Calculating The Median

The median is generally the 50th percentile. You can calculate it with the following query:

select percentile_disc(0.5) within group (order by things.value)
from things

The within group syntax is called an ordered-set aggregate

For a percentile that lies between values from the input, use percentile_cont to get the interpolated result:

select percentile_const(0.5) within group (order by things.value)
from things

What does interpolated mean? The easiest way to illustrate the difference is to consider a list of 2 numbers: [1, 2]. percentile_disc(0.5) (the discete median) of this list will be 1, the cloest value to the center that is in the list. On the other hand, percentile_const(0.5) will return 1.5, the average of the two numbers since there’s no individual item in the list that represents the median.

Calculating A Perentile

Any percentile can be calculated by providing a fractional amount from 0 to 1. The percentile function can be used multiple times within the query. In this example, 3 quartiles are calculated.

  percentile_disc(0.25) within group (order by things.value),
  percentile_disc(0.5) within group (order by things.value),
  percentile_disc(0.75) within group (order by things.value)
from things

within group can be used with other claues like group by. Here’s an example where different percentiles are calculated for numbers less than 100, and everything else.

  things.value < 100 as less_than_100,
  percentile_disc(0.75) within group (order by things.value)
from things
group by 1

group by 1 groups by the first expression in the select statement

Calculating All Percentiles

It might be useful to calculate what the percentile value is for each percent, 1 to 100. This can be used to get an idea of the shape of your data, or you can cache it into a materialized view for fast percentile estimation for new values.

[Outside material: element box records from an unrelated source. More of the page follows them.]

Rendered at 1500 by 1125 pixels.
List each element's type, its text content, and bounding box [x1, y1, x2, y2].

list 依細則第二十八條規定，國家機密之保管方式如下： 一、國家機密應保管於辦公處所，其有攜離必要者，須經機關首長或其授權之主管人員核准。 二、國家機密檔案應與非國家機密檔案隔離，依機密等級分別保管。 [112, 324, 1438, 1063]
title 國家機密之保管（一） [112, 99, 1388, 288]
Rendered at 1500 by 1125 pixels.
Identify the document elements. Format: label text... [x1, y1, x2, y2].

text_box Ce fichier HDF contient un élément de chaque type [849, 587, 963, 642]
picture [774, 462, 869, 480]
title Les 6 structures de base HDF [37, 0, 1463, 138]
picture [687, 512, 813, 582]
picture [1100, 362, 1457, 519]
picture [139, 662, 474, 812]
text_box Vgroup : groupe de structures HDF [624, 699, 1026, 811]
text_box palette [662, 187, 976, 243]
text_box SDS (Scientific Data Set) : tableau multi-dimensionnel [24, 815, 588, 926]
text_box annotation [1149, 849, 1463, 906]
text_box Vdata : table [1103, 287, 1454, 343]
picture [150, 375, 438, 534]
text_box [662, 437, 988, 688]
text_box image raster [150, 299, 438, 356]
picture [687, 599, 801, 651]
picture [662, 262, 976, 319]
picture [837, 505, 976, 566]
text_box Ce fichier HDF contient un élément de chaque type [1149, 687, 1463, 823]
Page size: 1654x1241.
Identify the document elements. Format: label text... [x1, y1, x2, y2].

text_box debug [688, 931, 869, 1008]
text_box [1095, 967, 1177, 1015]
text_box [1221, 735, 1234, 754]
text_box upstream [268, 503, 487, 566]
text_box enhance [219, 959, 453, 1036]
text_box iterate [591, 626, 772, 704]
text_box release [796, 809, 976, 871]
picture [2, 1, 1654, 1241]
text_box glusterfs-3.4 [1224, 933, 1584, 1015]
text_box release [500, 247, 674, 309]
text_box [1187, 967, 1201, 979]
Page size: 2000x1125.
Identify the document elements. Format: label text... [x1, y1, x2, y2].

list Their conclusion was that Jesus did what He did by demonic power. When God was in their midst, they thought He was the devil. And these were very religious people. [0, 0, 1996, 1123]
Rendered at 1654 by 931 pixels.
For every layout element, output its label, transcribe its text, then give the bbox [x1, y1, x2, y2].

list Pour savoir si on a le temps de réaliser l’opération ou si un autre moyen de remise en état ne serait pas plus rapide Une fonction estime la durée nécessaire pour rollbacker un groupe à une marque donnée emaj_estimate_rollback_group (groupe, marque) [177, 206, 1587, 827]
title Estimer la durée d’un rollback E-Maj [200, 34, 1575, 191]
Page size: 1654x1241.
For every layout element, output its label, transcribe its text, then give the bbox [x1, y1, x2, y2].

One approach is to combine the percentile_ functions discussed above with generate_series. In this example, every percentile from 1 to 100 is returned as individual rows:

select k, percentile_disc(k) within group (order by things.value)
from things, generate_series(0.01, 1, 0.01) as k
group by k

generate_series generates temporary table with values between a starting and ending value, with an optional step. In this example, generate_series(0.01, 1, 0.01) returns 0.01, 0.02, etc..

The arguments of generate_series can be modified to specify what percentiles we want to calculate. For example, quartiles can be calculated with generate_series(0.25, 1, 0.25).

This method can be slow because it performs a percentile lookup over the entire dataset for each of the percentiles it calculates. For example, if you are calculating 100 percentiles then it will scan your data 100 times.

Ideally we want to scan the data only once while keeping track of what percentile a particular value is in. PostgreSQL has a window function that can be used to accomplish this: ntile.

ntile will assign each value in your dataset into bucket, and you specify how many buckets there are.

The completed example requires a subquery, so we'll look at the inner query first. In this example we'll calculate the 100 percentiles, so we'll use ntile(100):

select things.value, ntile(100) over (order by things.value) from things

This query returns all of our values, along with what bucket each one belongs to. The next step is to interpret these buckets into percentile values. Because each value has been evenly distributed over 50 buckets then we can look at the max value of the 50th bucket to see where the 50th percentile ends. Generalizing this, we can use an aggregate query to calculate the max(value) for each distinct bucket number to find all the percentiles!

Here’s the final query calculating all the percentiles from 1 to 100.

select max(buckets.value), ntile as percentile
  (select things.value, ntile(100) over (order by things.value) from things) as buckets
group by 2 order by 2

This should generally run about 100 times faster than the example using percentile_disc with 100 percentiles, since it will only scan the data once instead of 100 times.

The percentile is returned as an integer, instead of a fraction. You may need to adjust your query appropriately before consuming the results elsewhere.

Keep in mind that if you want to calculate a number of percentiles other than 100 then some math will be needed to convert the ntile bucket to the percentile. For example, when calculating quartiles you would use ntile(4). Buckets 1,2,3,4 are assigned. To convert bucket number to percentile: ntile / 4.0.